The insurance issue is a more real issue - if the FDA has approved a product and approved the wording on the label, that doesn't mean that all insurance companies will list it in their formulary. And doing so IS often (not always) contingent on the insurance company getting a volume discount from the manufacturer. But that's not a problem of pharma-to-physician kickbacks, that's at a whole other level.

Physicians can, to varying extents, prescribe medicines that aren't on the insurance company's formulary as well, but it depends on their relationship with the company and many other factors. If you think the formulary that the physician is working to is changing his/her recommendation, try asking for a second opinion from another, independent physician. I would do that anyhow for such a decision.
posted by mikel at 12:51 PM on June 9, 2005


Avonex and Rebif both have compassionate-use programs. Not sure about Copaxone, but I am sure it's a great deal less expensive.

IM injections are actually less painful than subcutaneous injections. SC injections distend and mechanically deform the layer of the skin that is rich in pain receptors. Muscle is much poorer in pain receptors. Neither one is a big deal.

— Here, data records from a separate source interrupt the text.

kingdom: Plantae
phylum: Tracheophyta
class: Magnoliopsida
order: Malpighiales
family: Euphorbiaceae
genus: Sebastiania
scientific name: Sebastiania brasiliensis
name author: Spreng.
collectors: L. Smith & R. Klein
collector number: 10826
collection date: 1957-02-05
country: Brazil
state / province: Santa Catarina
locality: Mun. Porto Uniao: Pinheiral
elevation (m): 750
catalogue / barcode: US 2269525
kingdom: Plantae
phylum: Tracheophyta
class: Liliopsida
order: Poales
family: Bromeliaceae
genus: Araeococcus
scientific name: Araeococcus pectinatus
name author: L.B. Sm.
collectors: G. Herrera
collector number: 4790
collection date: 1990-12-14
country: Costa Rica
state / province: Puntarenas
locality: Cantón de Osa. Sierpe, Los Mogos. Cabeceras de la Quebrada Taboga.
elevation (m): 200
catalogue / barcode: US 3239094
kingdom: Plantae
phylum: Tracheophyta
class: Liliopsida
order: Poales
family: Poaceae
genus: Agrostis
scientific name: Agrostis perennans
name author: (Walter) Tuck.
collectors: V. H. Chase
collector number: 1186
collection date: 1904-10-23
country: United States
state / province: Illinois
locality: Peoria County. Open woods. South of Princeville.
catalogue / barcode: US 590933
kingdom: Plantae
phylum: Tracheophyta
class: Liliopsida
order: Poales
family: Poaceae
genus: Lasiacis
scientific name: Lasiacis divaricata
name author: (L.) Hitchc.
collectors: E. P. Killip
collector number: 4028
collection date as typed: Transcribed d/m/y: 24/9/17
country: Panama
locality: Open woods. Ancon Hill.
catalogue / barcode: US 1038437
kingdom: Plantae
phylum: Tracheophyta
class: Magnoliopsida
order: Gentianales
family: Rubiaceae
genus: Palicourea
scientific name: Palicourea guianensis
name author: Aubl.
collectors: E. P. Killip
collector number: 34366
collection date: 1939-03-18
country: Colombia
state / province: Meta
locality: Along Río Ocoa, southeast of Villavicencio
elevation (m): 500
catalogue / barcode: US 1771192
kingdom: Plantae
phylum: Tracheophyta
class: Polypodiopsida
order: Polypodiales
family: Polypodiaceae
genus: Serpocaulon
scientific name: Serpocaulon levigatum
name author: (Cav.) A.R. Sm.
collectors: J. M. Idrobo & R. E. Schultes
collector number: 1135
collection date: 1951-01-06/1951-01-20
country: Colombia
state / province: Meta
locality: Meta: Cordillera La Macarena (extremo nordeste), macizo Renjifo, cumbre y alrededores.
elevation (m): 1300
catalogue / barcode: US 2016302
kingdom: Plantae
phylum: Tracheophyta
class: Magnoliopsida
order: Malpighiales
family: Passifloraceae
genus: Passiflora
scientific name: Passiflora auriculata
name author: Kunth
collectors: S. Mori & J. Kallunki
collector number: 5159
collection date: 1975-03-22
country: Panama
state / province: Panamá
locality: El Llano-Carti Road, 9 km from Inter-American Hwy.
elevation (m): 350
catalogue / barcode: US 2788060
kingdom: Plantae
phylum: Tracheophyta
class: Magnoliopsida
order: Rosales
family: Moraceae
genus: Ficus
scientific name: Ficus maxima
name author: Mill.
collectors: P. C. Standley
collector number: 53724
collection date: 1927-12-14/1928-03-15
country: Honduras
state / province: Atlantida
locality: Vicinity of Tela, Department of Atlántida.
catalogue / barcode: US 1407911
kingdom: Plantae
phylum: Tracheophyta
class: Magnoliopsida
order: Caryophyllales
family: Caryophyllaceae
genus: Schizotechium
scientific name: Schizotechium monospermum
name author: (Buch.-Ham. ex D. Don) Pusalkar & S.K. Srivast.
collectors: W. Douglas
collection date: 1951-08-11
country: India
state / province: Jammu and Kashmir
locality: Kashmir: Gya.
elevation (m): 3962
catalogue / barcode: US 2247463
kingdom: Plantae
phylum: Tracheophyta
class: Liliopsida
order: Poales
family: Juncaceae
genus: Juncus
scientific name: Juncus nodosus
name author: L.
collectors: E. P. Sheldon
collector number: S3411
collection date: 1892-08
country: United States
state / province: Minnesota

All three of the medicines I mentioned appear to decrease relapse rate in chronic relapsing-remitting MS by about 30%. Most of the MS experts I've known have strong opinions as to which one is best, but they all freely admit that the opinions aren't based on how it's going to benefit the patient - in the absence of obvious evidence that one is superior, they pick one for other reasons. I've found it easier to get my (mostly indigent) patients onto the Avonex compassionate-use program, and for some reason my professors here in NYC aren't that excited about Copaxone. My professor in med school (L.A.) only used Copaxone but he'd been involved in the clinical trial and his patients were all under study for long-term followup.

If you guys had ever been to a neurology convention, you'd laugh. Here we are, wandering around the convention floors with our little AAN bags and gargantuan IQs, and friendly people are giving us pens and, at the worst, trying to push-poll us into liking their drug better. I sat next to a drug rep on a plane the other day who had a little database of prescribing information on all the doctors at the university she was about to visit; presumably some of them were 'targeted' for behavior modification. I'd like to think most of the docs I know care enough about their patients not to buy into these little games.